We admit that we may not fully understand the question. We guess that this question may refer to Lines 194–196 in our paper: "Instead of sharing the same weight and bias for all samples in a column as in a classic linear layer, each value is projected using its own weight and bias."

During column-wise embedding (feature embedding), we map each individual cell in a column $c_j$ into an embedding vector. Specifically, we compute:

$W, B = \text{SetTransformer}(c_j)$
$e_j = W \odot c_j + B$

Here, we consider two choices:

• Shared weights and biases: All cells in column $c_j$ share the same weight and bias
• Cell-specific weights and biases (our choice): Each cell $c_j^i$ is associated with its own weight $W_i$ and bias $B_i$.

We opt for the second design because, in tabular data, cells within the same column often serve distinct statistical roles—e.g., being the minimum, maximum, mode, or an outlier. Using cell-specific parameters allows the model to adaptively embed each value based on such roles.

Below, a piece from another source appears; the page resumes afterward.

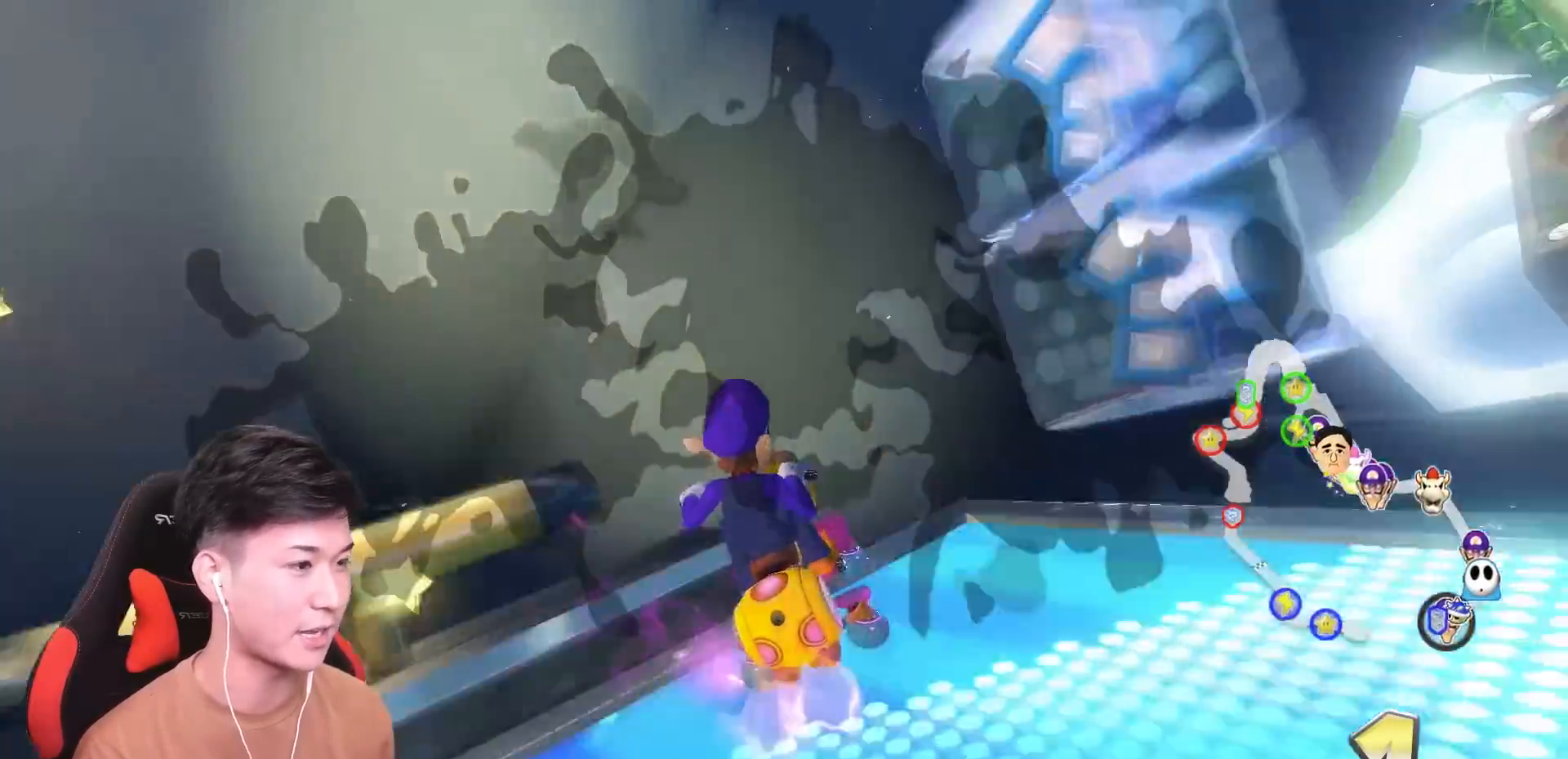
{"buttons": ["A", "R1"], "left_stick": "down-right", "events": [[417, "left_stick", "down-right"]]}
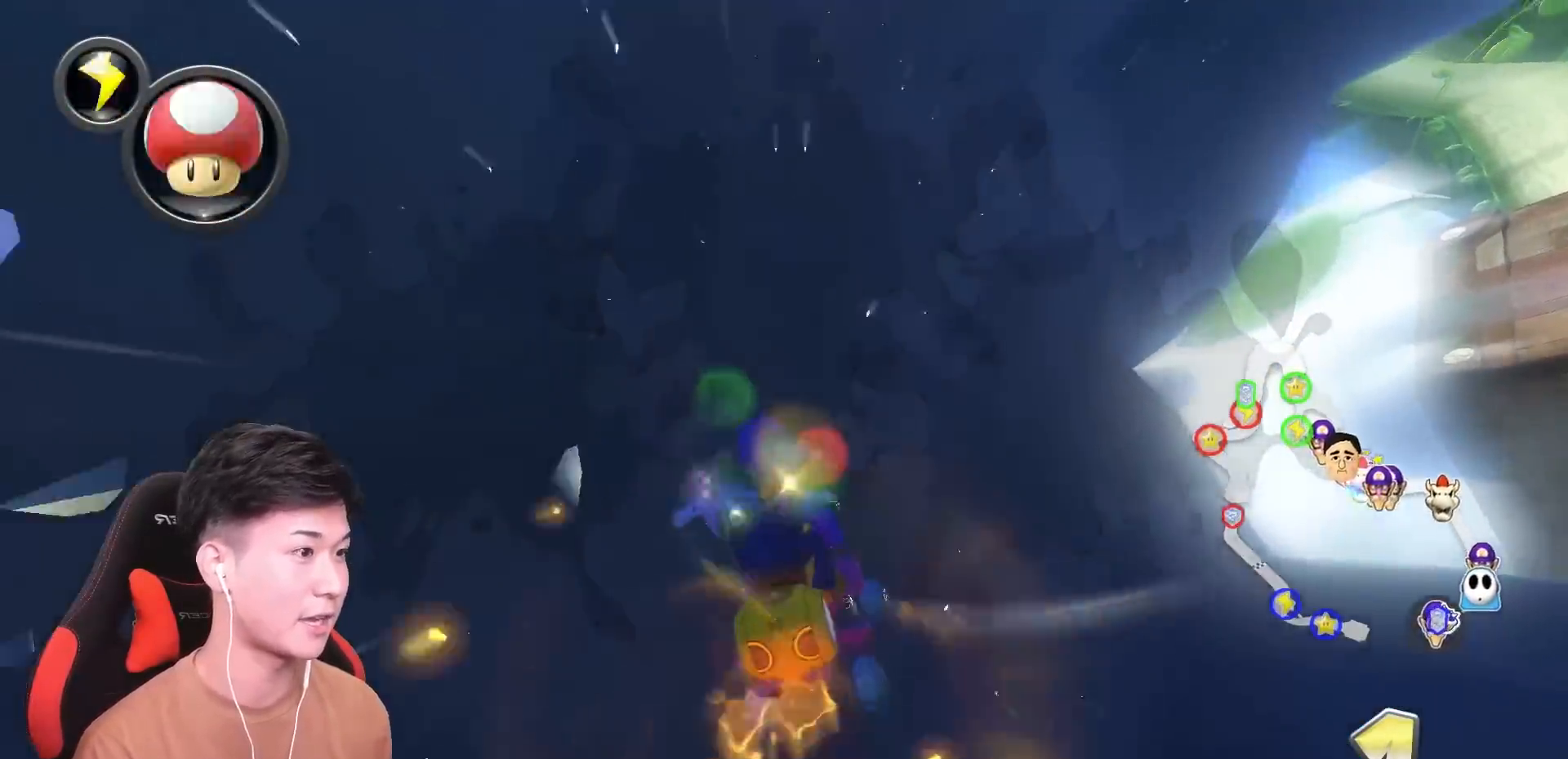
{"buttons": ["A"], "left_stick": "down-right", "events": [[234, "X", "down"], [467, "R1", "up"], [467, "X", "up"]]}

Importantly, both options rely on the set transformer to generate the projection parameters, so the architectural backbone remains the same. The key difference lies in how the output of the set transformer is used.

How much computation overhead it can bring ?

Using separate weights and biases for each cell introduces only a mild overhead, as the set transformer still processes the entire column as a set, and the per-cell projections are implemented efficiently as element-wise operations.

How much it makes the performance better ?

In our early experiments, we observed that using per-cell weights and biases improved performance over shared ones. However, we acknowledge that we have not conducted a thorough ablation study to quantify this gain precisely, and we will consider including such analysis in future work.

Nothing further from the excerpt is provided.